Many parameters have been studied in relation to tumor behavior, and so far no single parameter alone allows sufficient prediction of the degree of malignity. A mitotic activity rate of more than 5 mitoses per field at high magnification and a tumor size greater than 5 cm tend to be associated with a high risk of metastasis or recurrence. The labeling index of Ki-67 antibodies (MIB-1) with highly assessable reproducibility is recommended as an indicator of malignancy, with more than 10% considered to be malignant.

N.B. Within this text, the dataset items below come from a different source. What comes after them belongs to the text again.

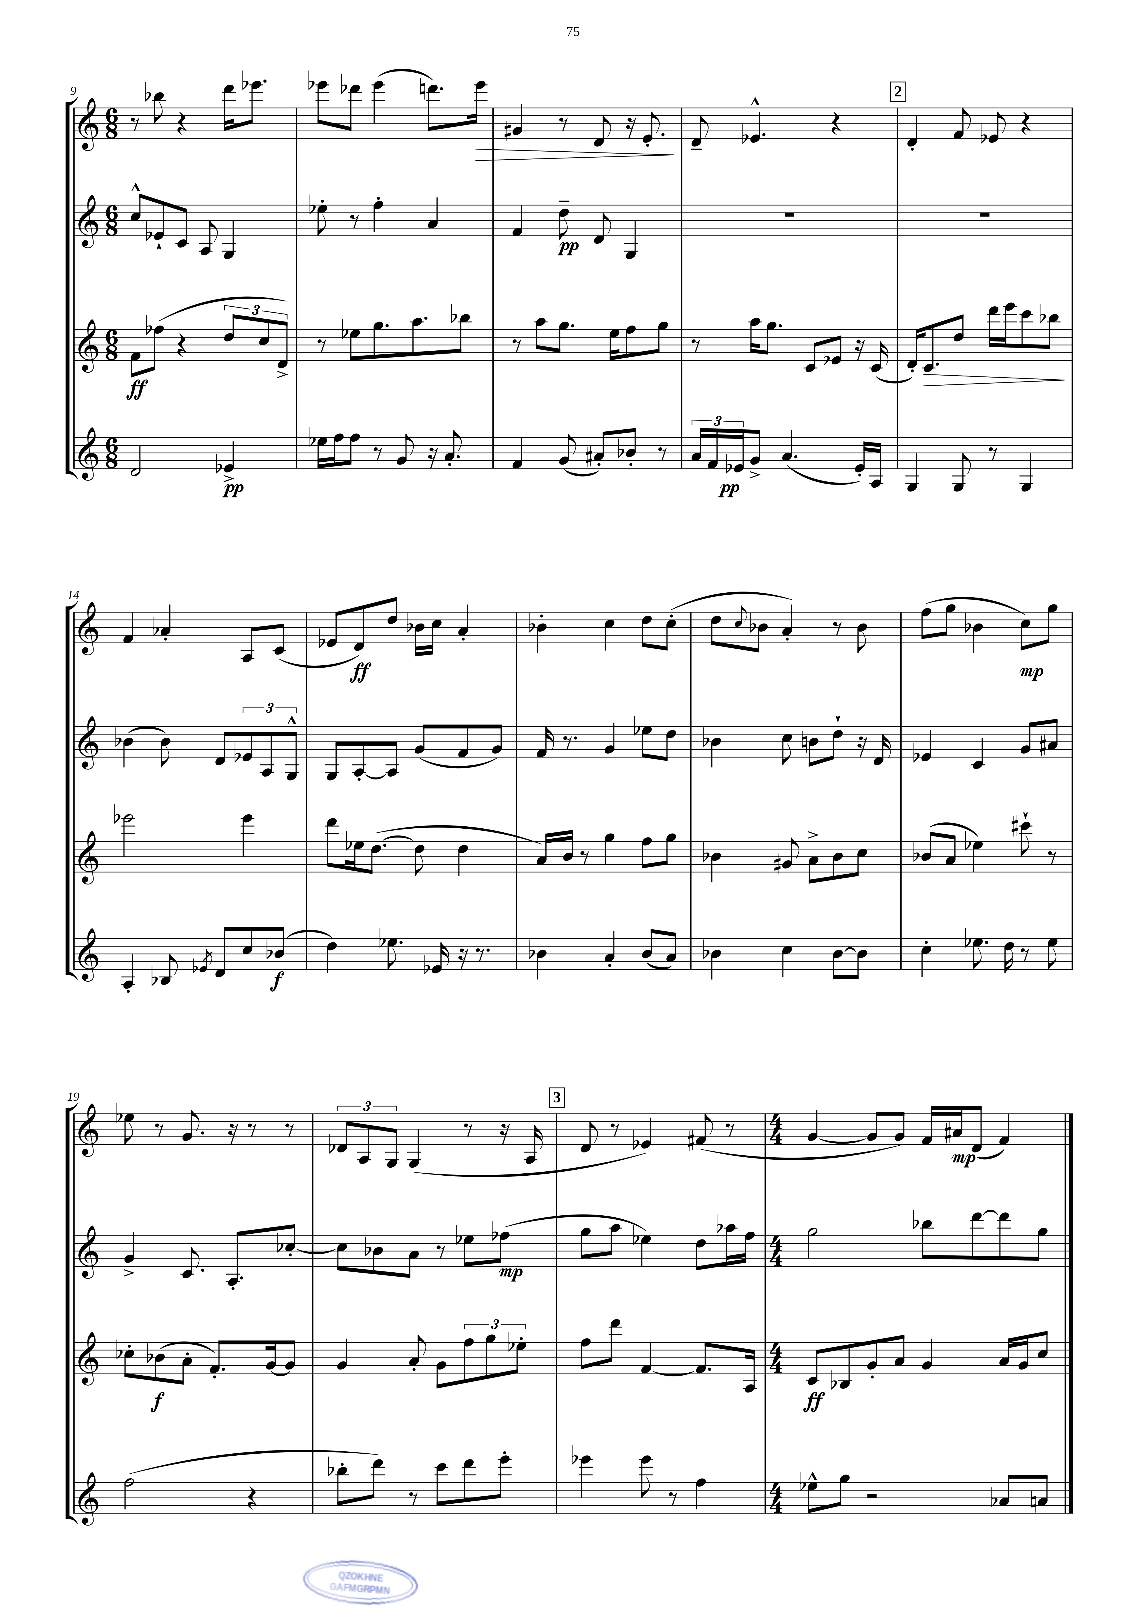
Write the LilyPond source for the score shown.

<<
\new StaffGroup <<
\new Staff = "s0" {
    \clef treble \key c \major \numericTimeSignature \time 6/8
    r8 bes''8 r4 d'''16 ees'''8. |
    ees'''8 des'''8 ees'''4( d'''8.) ees'''16\> |
    gis'4 r8 d'8 r16 e'8.-.\! |
    d'8-- ees'4.-^ r4 |
    \mark \markup { \box "2" } d'4-. f'8 ees'8 r4 |
    f'4 aes'4-. a8 c'8( |
    ees'8 d'8\ff) d''8 bes'16 c''16 a'4-. |
    bes'4-. c''4 d''8 c''8-.( |
    d''8 \appoggiatura { c''8 } bes'8 a'4-.) r8 bes'8 |
    f''8( g''8 bes'4 c''8\mp) g''8 |
    ees''8 r8 g'8. r16 r8 r8 |
    \tuplet 3/2 { des'8 a8 g8 } g4( r8 r16 a16 |
    \mark \markup { \box "3" } d'8 r8 ees'4) fis'8( r8 |
    \numericTimeSignature \time 4/4 g'4~ g'8 g'8) f'16 ais'16\mp d'8( f'4) \bar "|." |
}
\new Staff = "s1" {
    \clef treble \key c \major \numericTimeSignature \time 6/8
    c''8-^ ees'8-! c'8 a8 g4 |
    ees''8-. r8 f''4-. a'4 |
    f'4 d''8--\pp d'8 g4 |
    R2. |
    \mark \markup { \box "2" } R2. |
    bes'4( bes'8) d'8 \tuplet 3/2 { ees'8 a8 g8-^ } |
    g8 a8~-. a8 g'8( f'8 g'8) |
    f'16 r8. g'4 ees''8 d''8 |
    bes'4 c''8 b'8 d''8-! r16 d'16 |
    ees'4 c'4 g'8 ais'8 |
    g'4-> c'8. a8.-. ces''8~-. |
    ces''8 bes'8 a'8 r8 ees''8 fes''8\mp( |
    \mark \markup { \box "3" } g''8 a''8 ees''4) d''8 aes''16 f''16 |
    \numericTimeSignature \time 4/4 g''2 bes''8 d'''8~ d'''8 g''8 \bar "|." |
}
\new Staff = "s2" {
    \clef treble \key c \major \numericTimeSignature \time 6/8
    f'8\ff fes''8( r4 \tuplet 3/2 { d''8 c''8 d'8->) } |
    r8 ees''8 g''8. a''8. bes''8 |
    r8 a''8 g''8. e''16 f''8 g''8 |
    r8 a''16 g''8. c'8 ees'8 r16 c'16( |
    \mark \markup { \box "2" } d'16-.) c'8.\> d''8 d'''16 e'''16 c'''8 bes''8\! |
    ees'''2 ees'''4 |
    d'''8 ees''16 d''8.~( d''8 d''4 |
    a'16) b'16 r8 g''4 f''8 g''8 |
    bes'4 gis'8 a'8-> bes'8 c''8 |
    bes'8( a'8 ees''4) cis'''8-! r8 |
    ces''8-. bes'8\f( a'8-. f'8.-.) g'16~ g'8 |
    g'4 a'8-. g'8 \tuplet 3/2 { f''8 g''8 ees''8-. } |
    \mark \markup { \box "3" } f''8 d'''8 f'4~ f'8. a16 |
    \numericTimeSignature \time 4/4 c'8\ff bes8 g'8-. a'8 g'4 a'16 g'16 c''8 \bar "|." |
}
\new Staff = "s3" {
    \clef treble \key c \major \numericTimeSignature \time 6/8
    d'2 ees'4->\pp |
    ees''16 f''16 f''8 r8 g'8 r16 a'8.-. |
    f'4 g'8( ais'8-.) bes'8-. r8 |
    \tuplet 3/2 { a'16 f'16 ees'16\pp } g'8-> a'4.( ees'16-.) a16 |
    \mark \markup { \box "2" } g4 g8 r8 g4 |
    a4-. bes8 \acciaccatura { ees'8 } d'8 c''8 bes'8\f( |
    d''4) ees''8. ees'16 r16 r8. |
    bes'4 a'4-. bes'8( a'8) |
    bes'4 c''4 bes'8~ bes'8 |
    c''4-. ees''8. d''16 r8 ees''8 |
    f''2( r4 |
    bes''8-. d'''8) r8 c'''8 d'''8 e'''8-. |
    \mark \markup { \box "3" } ees'''4 ees'''8 r8 f''4 |
    \numericTimeSignature \time 4/4 ees''8-^ g''8 r2 aes'8 a'8 \bar "|." |
}
>>
>>
\layout { \context { \Score currentBarNumber = #9 } }
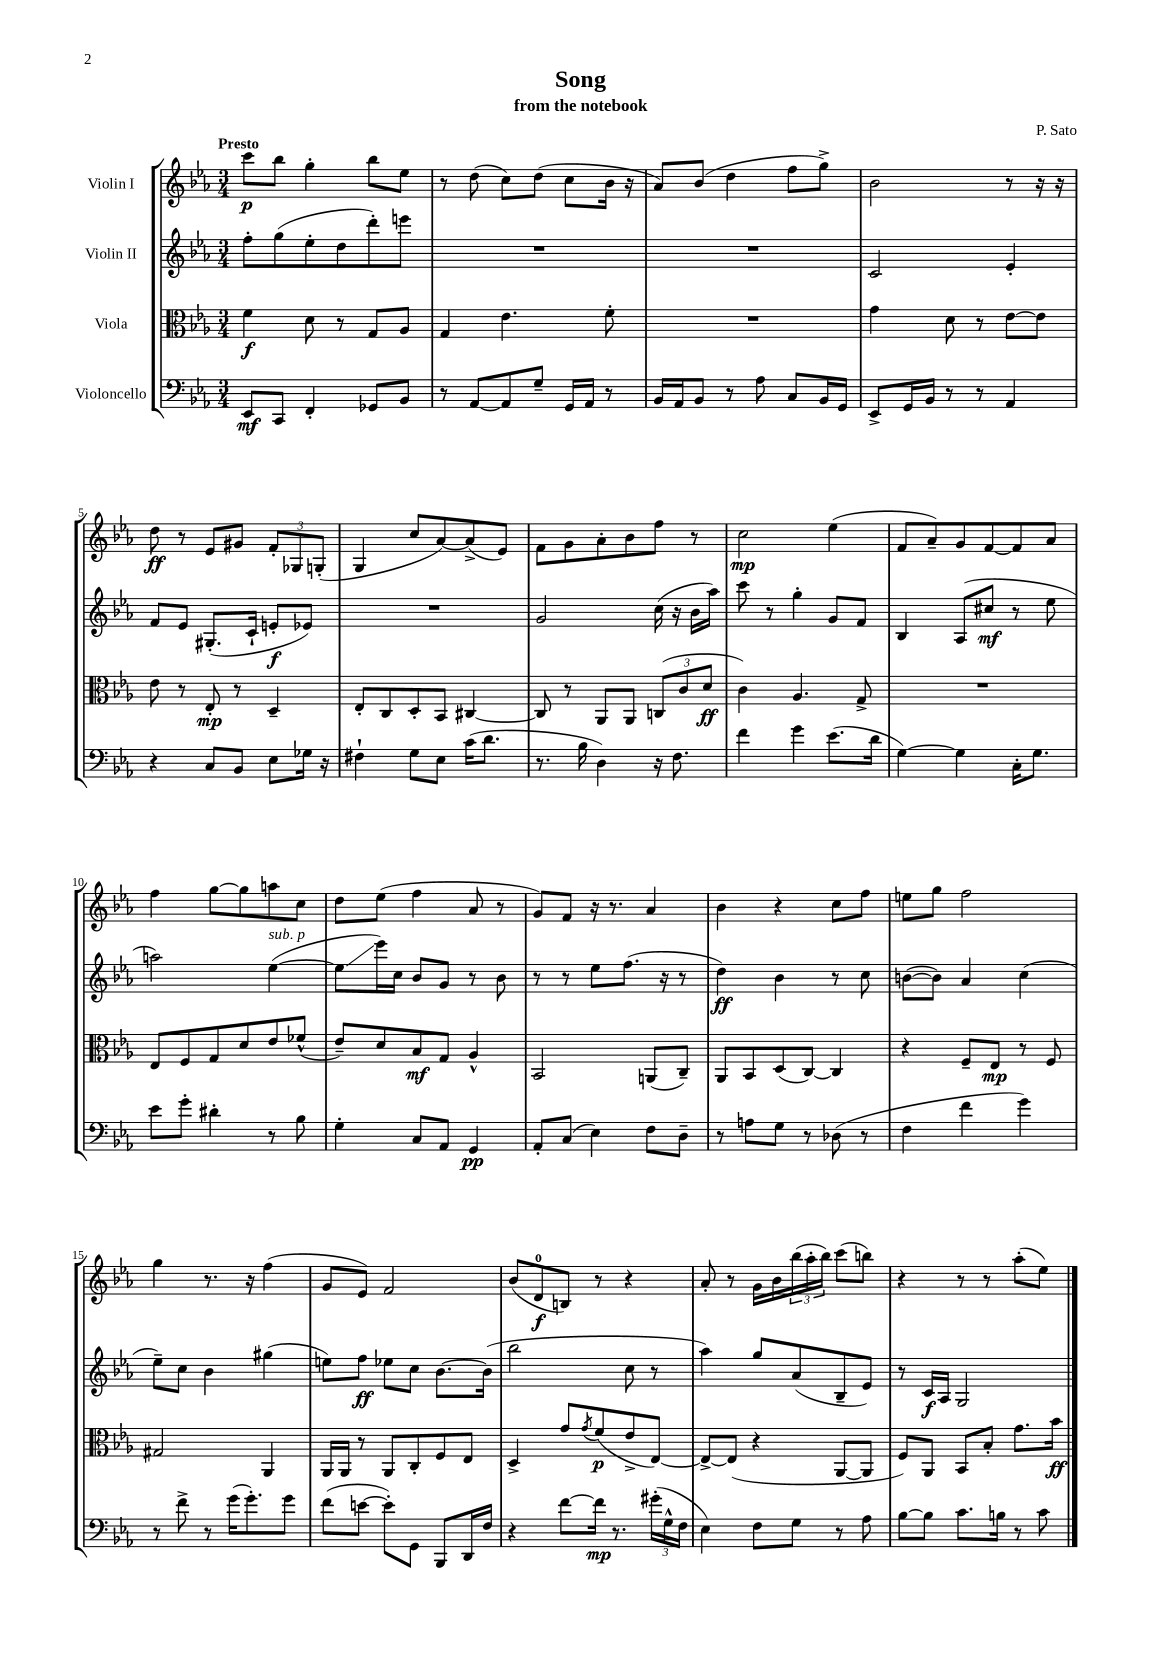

The best therapeutic option is complete surgical removal with margins free from neoplastic involvement.10 Because the risk of malignant transformation is small, broad lymph node resections are not recommended. For more aggressive tumors, the same surgical criteria should be used, but greater rigor in postoperative follow-up is recommended. The surgical approach depends on the size and location of the tumor and on its histopathologic pattern. The use of radiotherapy or adjuvant chemotherapy has conflicting results and is not recommended for routine use.